Eleven eligible receivers? Plus, this looks like two quarterbacks to me.
I don't like this idea one bit.
"In the A-11, players do not wear the traditional jersey numbers for linemen: they use 1-49, and 80 through 99, which is legal. This means that all 11 players on offense can be eligible for a pass. In essence, the offense creates an island for 11 players, spreading the defense out, and looking for one-on-one matchups."It pretty much makes for chaos.
Maybe I'm out of the loop on this, but I wasn't aware of the tension between "traditional" eligible receiver rules and this A-11 business. Coach Bryan is very aware though.

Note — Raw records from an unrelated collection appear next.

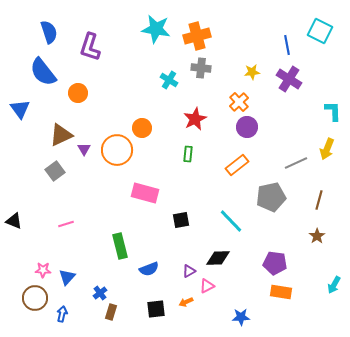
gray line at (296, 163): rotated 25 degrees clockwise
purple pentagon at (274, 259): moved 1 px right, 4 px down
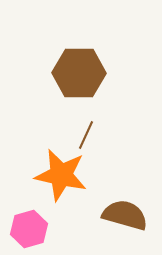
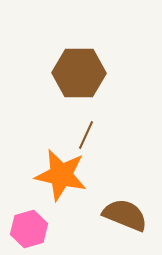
brown semicircle: rotated 6 degrees clockwise
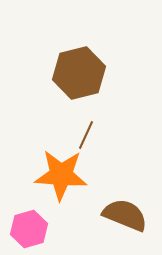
brown hexagon: rotated 15 degrees counterclockwise
orange star: rotated 8 degrees counterclockwise
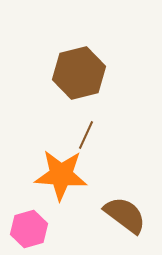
brown semicircle: rotated 15 degrees clockwise
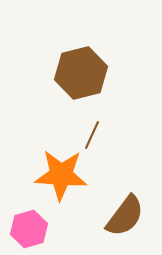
brown hexagon: moved 2 px right
brown line: moved 6 px right
brown semicircle: moved 1 px down; rotated 90 degrees clockwise
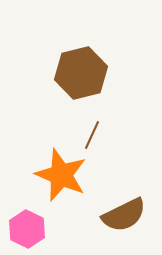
orange star: rotated 18 degrees clockwise
brown semicircle: moved 1 px left, 1 px up; rotated 27 degrees clockwise
pink hexagon: moved 2 px left; rotated 18 degrees counterclockwise
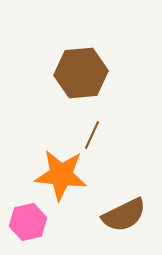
brown hexagon: rotated 9 degrees clockwise
orange star: rotated 16 degrees counterclockwise
pink hexagon: moved 1 px right, 7 px up; rotated 21 degrees clockwise
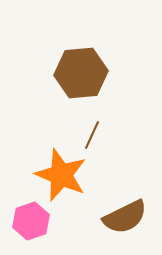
orange star: rotated 16 degrees clockwise
brown semicircle: moved 1 px right, 2 px down
pink hexagon: moved 3 px right, 1 px up; rotated 6 degrees counterclockwise
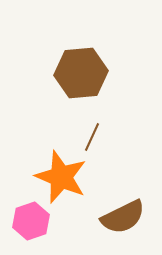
brown line: moved 2 px down
orange star: moved 2 px down
brown semicircle: moved 2 px left
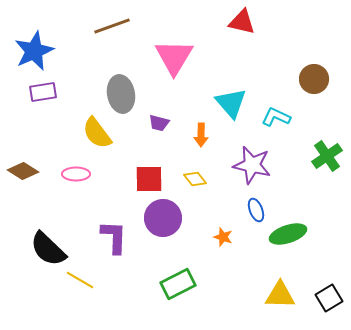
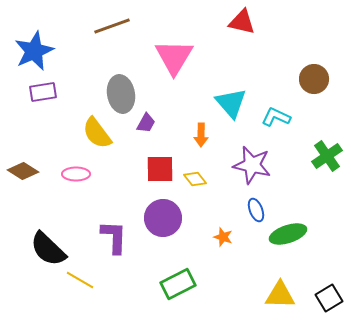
purple trapezoid: moved 13 px left; rotated 75 degrees counterclockwise
red square: moved 11 px right, 10 px up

"There is a demonstrative benefit of using the A-11 offense, and there is room in America for more than one style of football," Bryan said. "There is a loud, ugly minority out there that is against this offense. "This is standing up for the little guy in football, the schools without the numbers of kids or the big linemen. There is a huge disconnect between the players on the ground, the kids that play in this offense and the National Federation."So, he's claiming that he opted for this because his school didn't have enough players or enough linemen. Am I too assume the if his school does get enough players, then he'll return to the standard receiver rules or is it more that he couldn't hack it as a coach without these cheap rules? Regardless, this...
If a player gets set on the line, and another player lines up outside that player, the inside player is ineligible to catch a pass. What the A-11 can do is have offensive players wait until the final seconds of the play clock and then take positions on the line making it difficult for the defense to know, until the last moment, which receivers are eligible....equates to pandemonium on the field.